● Required action:
Answer these questions from the restaurant review below:
1. Which restaurant did the group visit?
2. What dish did Areta ask to have for herself?
3. What was opened to deal with the chili fumes that filled the restaurant?

● Reading text:
════════

This was our Foodie Family’s, quarterly group meet up; to celebrate birthdays past and ones on the horizon, all while eating good Chinese food. Seven well established food bloggers, embarking on 1 restaurant of the group’s choosing; and reviewing it with their own lens, while taking on the critiques of the other 6. Those present today included: Sherman of @shermansfoodadventures, Joyce of @vanfoodies, David of @pickydiners, Areta of @foodgressing, Hanson of @noshandnibble, and Diana of @foodologyca; by way of handheld device.
Today’s destination was New Fishport Seafood restaurant. Still fairly new considering they opened pre-Covid, and the last two years were pretty much a write off for the hospitality industry. We would order 7 dishes to share family style, made easier by way of a lazy Susan.
One of us (Areta), was resolute to her cleanse, so had asked to order and have her own dish; not being able to commit to the fatty, oily, and fried dishes we as a group wanted. A request she cleared with all of us, prior to coming, and one she had announced to the restaurant’s service team. Her ask was for a whole soy sauce chicken, which she politely requested to have as the first dish to come to the table. This was done knowing that such a dish is typically the last to be served, and knowning she was hungry and there was nothing else she could do but watch the rest of us eat. Sadly as predicted, this was the last to arrive and she was the last to eat.
But more on this later, as the review is written in the order the dishes arrived and in which we ate them.
Our larger table was situated by the entrance to one of the restaurant’s private rooms. And as a result, we were able to admire the visually stunning dishes that were being ushered to the VIPs. Dishes that included the likes of larger abalone in shell, individual crawfish platters, and a duo of lobsters that was literally fire. The latter was a visually smokey dish, thoroughly seasoned with chilli peppers that burned. Its spicy nuance flooded the entire restaurant, causing all the other guests (ourselves included) to hold their breathes, rub the tears out of their watering eyes, and sneeze in discomfort. The only solution was to open the back alley door, and have the cold wind chill you to your bone. All that, and the general cigarette smell that wafted in, did much to dampen the dressier ambiance of the place; as well as the occasion of our meal.

════════

● Excerpted data:
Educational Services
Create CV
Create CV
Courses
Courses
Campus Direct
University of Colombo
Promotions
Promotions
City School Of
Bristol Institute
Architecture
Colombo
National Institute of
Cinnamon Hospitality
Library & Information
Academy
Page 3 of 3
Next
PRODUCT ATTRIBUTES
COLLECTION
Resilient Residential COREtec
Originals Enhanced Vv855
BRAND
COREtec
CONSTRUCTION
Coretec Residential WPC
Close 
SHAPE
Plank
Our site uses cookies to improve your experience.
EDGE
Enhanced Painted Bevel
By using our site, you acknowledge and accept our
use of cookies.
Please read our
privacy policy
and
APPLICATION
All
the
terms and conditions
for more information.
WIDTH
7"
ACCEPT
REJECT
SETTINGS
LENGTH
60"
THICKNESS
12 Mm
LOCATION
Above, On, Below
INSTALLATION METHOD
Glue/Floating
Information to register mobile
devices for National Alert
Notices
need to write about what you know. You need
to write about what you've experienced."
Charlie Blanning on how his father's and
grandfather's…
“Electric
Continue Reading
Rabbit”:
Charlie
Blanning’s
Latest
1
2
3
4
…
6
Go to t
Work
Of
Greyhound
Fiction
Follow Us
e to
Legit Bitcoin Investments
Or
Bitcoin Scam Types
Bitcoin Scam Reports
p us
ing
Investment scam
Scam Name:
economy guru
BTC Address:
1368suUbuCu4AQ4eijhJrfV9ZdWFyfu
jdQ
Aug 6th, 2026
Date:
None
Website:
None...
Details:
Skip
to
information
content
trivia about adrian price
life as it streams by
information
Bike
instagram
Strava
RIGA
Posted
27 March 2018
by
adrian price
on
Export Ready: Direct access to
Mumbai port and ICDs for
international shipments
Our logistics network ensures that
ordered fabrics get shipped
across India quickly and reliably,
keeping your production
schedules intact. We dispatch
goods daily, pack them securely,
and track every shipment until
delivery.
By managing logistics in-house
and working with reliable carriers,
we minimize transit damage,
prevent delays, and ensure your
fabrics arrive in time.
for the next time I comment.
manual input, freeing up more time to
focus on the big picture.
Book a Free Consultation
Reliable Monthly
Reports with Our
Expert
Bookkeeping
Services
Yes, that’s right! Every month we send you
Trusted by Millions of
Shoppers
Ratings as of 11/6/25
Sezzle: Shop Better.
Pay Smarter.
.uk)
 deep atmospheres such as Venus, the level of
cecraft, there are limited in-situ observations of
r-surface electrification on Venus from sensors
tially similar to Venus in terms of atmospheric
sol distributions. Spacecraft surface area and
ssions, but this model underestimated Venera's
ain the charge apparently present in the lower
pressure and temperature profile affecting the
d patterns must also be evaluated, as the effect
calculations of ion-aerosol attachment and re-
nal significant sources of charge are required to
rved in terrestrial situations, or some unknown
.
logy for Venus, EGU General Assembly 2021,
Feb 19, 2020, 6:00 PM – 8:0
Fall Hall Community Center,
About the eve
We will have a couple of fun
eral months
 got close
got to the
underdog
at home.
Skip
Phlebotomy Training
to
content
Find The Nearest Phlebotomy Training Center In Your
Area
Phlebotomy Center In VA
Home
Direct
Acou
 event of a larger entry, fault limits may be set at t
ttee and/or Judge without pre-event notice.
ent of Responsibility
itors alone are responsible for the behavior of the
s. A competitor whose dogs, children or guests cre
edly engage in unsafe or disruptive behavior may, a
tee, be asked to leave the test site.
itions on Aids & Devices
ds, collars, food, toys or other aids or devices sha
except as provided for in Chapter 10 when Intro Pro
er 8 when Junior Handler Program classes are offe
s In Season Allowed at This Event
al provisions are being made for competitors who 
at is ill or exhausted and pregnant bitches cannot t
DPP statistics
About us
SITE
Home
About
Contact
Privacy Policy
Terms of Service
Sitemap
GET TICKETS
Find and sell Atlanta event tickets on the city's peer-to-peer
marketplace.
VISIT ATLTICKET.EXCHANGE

════════

● Solution to the exercise:
1. New Fishport Seafood restaurant.
2. A whole soy sauce chicken.
3. The back alley door.